- What is being asked
Please repeat exactly the lines below from the line with "Contacteer Ons" to the line with "Ах, вы отказываетесь от моего фирменного", including both, and leave out every picture.

START Dataset excerpts

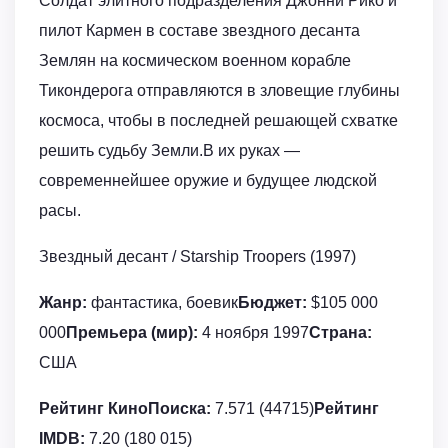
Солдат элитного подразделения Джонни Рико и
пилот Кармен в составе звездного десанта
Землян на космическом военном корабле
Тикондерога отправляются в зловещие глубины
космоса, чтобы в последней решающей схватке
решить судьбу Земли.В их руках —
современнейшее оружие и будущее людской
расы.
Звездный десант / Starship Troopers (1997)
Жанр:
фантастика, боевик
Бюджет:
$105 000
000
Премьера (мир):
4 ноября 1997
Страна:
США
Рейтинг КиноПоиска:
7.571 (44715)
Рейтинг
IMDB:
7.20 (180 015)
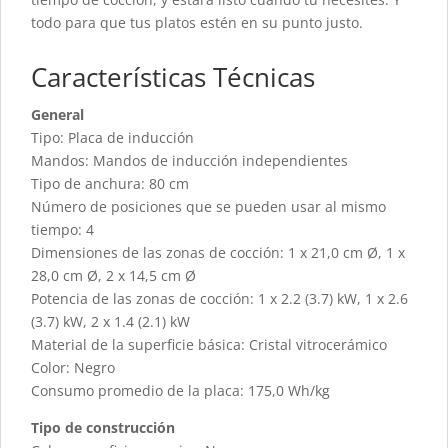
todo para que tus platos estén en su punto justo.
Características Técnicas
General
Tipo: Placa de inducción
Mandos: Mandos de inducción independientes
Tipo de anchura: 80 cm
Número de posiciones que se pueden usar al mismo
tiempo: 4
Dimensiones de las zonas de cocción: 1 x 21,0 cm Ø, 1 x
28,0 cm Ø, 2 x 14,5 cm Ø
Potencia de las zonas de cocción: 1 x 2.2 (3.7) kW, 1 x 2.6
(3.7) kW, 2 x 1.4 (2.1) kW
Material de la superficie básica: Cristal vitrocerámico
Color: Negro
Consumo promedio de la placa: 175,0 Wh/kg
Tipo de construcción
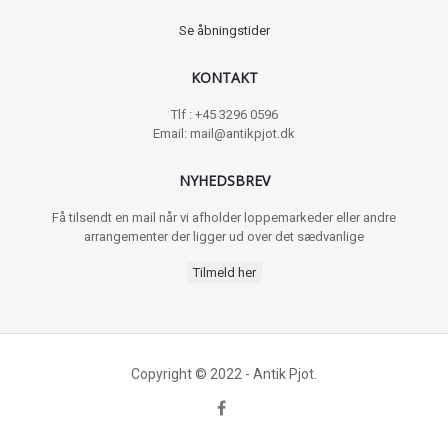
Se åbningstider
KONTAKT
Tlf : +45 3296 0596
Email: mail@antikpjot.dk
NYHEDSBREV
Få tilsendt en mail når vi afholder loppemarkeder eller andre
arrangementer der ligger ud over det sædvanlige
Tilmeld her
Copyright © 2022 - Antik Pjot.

END Dataset excerpts
START Dataset excerpts

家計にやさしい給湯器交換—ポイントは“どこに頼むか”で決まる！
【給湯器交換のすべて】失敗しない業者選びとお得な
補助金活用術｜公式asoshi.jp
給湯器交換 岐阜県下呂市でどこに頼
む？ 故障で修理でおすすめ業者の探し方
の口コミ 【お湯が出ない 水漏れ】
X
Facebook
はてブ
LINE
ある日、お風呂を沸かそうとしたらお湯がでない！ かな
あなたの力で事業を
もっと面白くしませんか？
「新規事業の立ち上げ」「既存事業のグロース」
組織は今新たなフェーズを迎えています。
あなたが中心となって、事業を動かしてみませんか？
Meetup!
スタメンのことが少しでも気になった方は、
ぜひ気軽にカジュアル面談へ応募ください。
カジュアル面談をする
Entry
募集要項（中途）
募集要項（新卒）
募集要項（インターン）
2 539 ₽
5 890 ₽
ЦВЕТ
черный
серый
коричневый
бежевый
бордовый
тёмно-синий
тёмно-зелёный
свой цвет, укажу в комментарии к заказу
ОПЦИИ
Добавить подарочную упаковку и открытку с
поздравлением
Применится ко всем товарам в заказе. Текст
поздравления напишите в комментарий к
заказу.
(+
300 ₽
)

END Dataset excerpts
START Dataset excerpts

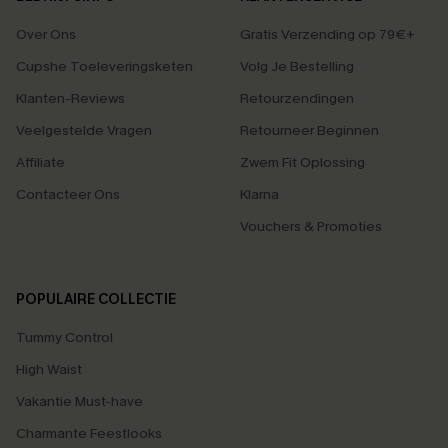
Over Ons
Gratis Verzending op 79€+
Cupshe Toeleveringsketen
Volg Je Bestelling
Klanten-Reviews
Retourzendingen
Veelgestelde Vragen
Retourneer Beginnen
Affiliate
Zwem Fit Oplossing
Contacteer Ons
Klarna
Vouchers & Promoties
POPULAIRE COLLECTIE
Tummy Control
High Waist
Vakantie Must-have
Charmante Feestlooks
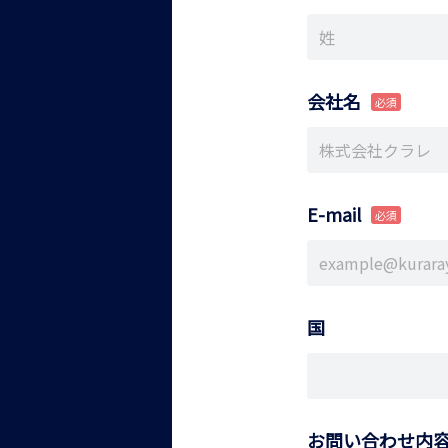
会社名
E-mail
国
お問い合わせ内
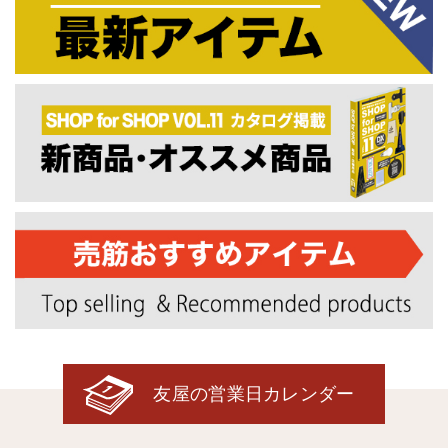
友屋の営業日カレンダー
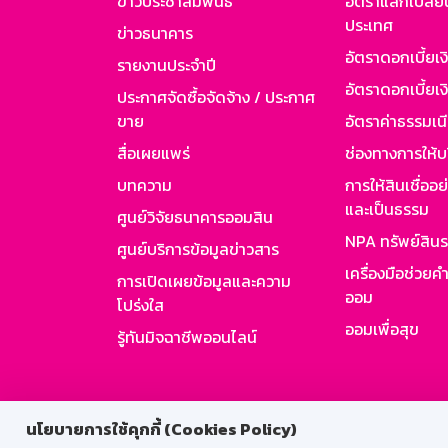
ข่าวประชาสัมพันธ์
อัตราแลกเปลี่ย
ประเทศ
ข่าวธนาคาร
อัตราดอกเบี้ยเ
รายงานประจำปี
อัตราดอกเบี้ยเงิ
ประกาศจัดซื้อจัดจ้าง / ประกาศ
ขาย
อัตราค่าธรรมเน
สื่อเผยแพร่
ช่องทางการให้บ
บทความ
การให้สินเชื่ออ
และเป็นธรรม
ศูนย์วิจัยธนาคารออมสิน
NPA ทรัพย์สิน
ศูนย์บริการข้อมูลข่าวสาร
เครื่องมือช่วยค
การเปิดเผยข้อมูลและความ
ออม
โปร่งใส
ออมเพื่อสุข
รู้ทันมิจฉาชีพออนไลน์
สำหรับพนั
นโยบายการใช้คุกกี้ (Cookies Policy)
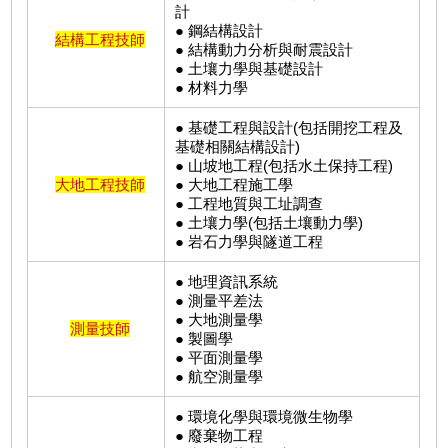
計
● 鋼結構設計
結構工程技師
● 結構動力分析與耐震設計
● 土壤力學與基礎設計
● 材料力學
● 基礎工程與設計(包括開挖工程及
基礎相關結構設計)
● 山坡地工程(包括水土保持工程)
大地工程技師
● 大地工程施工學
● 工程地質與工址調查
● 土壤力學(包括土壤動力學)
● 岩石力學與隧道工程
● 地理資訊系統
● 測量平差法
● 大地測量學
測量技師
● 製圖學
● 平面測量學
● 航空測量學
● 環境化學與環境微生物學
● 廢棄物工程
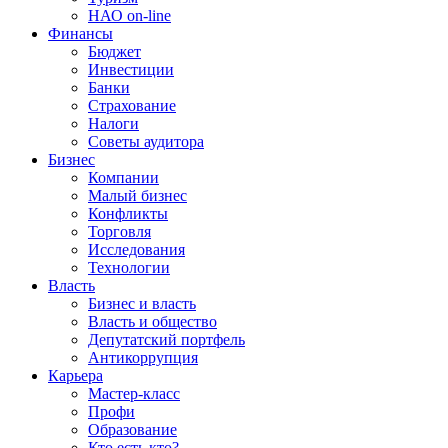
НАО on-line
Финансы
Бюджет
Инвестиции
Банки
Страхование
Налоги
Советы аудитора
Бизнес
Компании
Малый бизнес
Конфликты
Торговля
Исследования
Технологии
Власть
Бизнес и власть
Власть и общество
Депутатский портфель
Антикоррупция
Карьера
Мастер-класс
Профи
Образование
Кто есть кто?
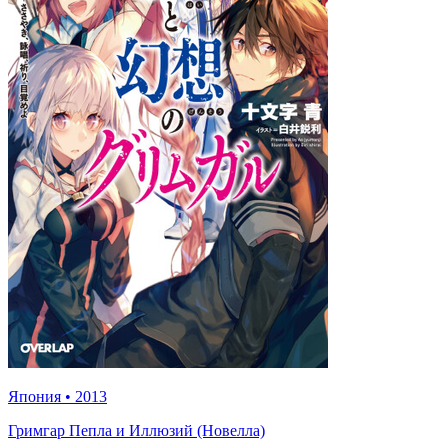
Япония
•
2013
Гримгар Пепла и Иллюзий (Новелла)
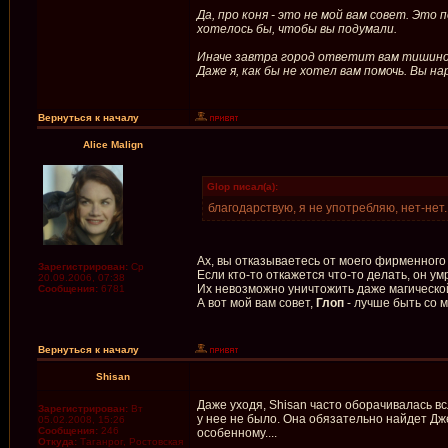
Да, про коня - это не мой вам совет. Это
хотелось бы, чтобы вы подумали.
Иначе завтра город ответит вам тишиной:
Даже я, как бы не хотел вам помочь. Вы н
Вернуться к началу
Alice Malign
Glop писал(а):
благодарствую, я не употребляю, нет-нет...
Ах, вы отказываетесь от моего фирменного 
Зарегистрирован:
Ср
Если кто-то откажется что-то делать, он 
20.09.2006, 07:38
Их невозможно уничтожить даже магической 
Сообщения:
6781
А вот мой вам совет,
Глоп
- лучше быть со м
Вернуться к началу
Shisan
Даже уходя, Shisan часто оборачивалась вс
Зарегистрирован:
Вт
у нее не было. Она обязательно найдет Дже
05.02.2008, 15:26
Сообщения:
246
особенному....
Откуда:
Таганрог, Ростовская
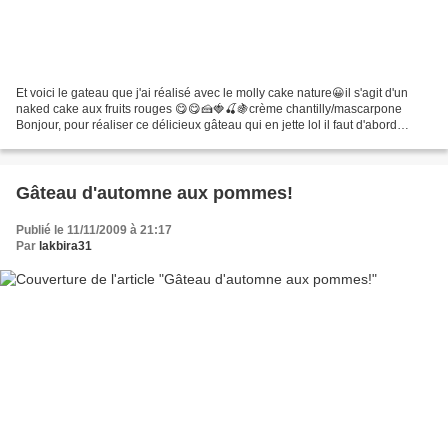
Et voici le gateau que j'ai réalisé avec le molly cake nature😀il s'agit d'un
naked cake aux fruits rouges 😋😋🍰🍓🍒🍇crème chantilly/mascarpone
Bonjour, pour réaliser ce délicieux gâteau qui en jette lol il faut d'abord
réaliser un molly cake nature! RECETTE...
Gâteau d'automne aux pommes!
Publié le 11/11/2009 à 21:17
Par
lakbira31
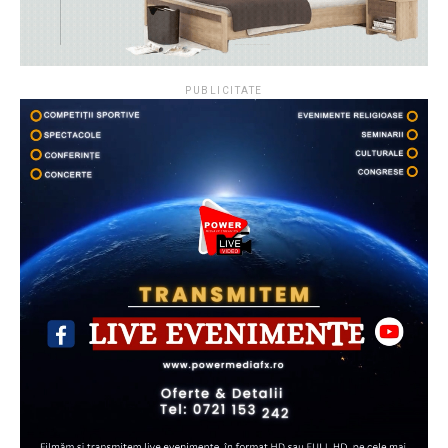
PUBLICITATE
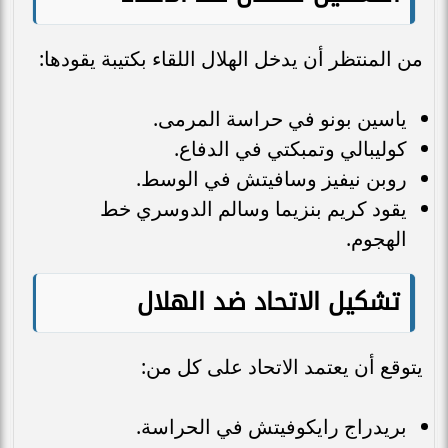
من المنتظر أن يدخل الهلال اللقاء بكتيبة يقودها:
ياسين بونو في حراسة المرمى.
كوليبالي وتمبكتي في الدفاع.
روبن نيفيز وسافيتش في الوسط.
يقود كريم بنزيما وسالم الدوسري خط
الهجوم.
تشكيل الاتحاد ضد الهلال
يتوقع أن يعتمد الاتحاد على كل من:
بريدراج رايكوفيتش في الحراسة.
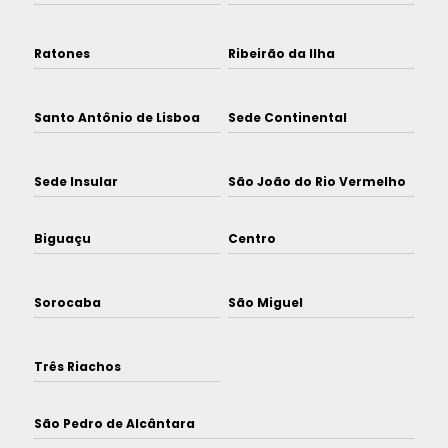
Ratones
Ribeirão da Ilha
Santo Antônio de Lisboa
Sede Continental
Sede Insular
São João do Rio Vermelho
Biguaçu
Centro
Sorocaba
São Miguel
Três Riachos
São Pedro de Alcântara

END Dataset excerpts

- Completed task
Contacteer Ons
Klarna
Vouchers & Promoties
POPULAIRE COLLECTIE
Tummy Control
High Waist
Vakantie Must-have
Charmante Feestlooks
会社名
E-mail
国
お問い合わせ内
友屋の営業日カレンダー
ข่าวประชาสัมพันธ์
อัตราแลกเปลี่ย
ประเทศ
ข่าวธนาคาร
อัตราดอกเบี้ยเ
รายงานประจำปี
อัตราดอกเบี้ยเงิ
ประกาศจัดซื้อจัดจ้าง / ประกาศ
ขาย
อัตราค่าธรรมเน
สื่อเผยแพร่
ช่องทางการให้บ
บทความ
การให้สินเชื่ออ
และเป็นธรรม
ศูนย์วิจัยธนาคารออมสิน
NPA ทรัพย์สิน
ศูนย์บริการข้อมูลข่าวสาร
เครื่องมือช่วยค
การเปิดเผยข้อมูลและความ
ออม
โปร่งใส
ออมเพื่อสุข
รู้ทันมิจฉาชีพออนไลน์
สำหรับพนั
นโยบายการใช้คุกกี้ (Cookies Policy)
計
● 鋼結構設計
結構工程技師
● 結構動力分析與耐震設計
● 土壤力學與基礎設計
● 材料力學
● 基礎工程與設計(包括開挖工程及
基礎相關結構設計)
● 山坡地工程(包括水土保持工程)
大地工程技師
● 大地工程施工學
● 工程地質與工址調查
● 土壤力學(包括土壤動力學)
● 岩石力學與隧道工程
● 地理資訊系統
● 測量平差法
● 大地測量學
測量技師
● 製圖學
● 平面測量學
● 航空測量學
● 環境化學與環境微生物學
● 廢棄物工程
НАО on-line
Финансы
Бюджет
Инвестиции
Банки
Страхование
Налоги
Советы аудитора
Бизнес
Компании
Малый бизнес
Конфликты
Торговля
Исследования
Технологии
Власть
Бизнес и власть
Власть и общество
Депутатский портфель
Антикоррупция
Карьера
Мастер-класс
Профи
Образование
Кто есть кто?
Япония
•
2013
Гримгар Пепла и Иллюзий (Новелла)
Да, про коня - это не мой вам совет. Это
хотелось бы, чтобы вы подумали.
Иначе завтра город ответит вам тишиной:
Даже я, как бы не хотел вам помочь. Вы н
Вернуться к началу
Alice Malign
Glop писал(а):
благодарствую, я не употребляю, нет-нет...
Ах, вы отказываетесь от моего фирменного 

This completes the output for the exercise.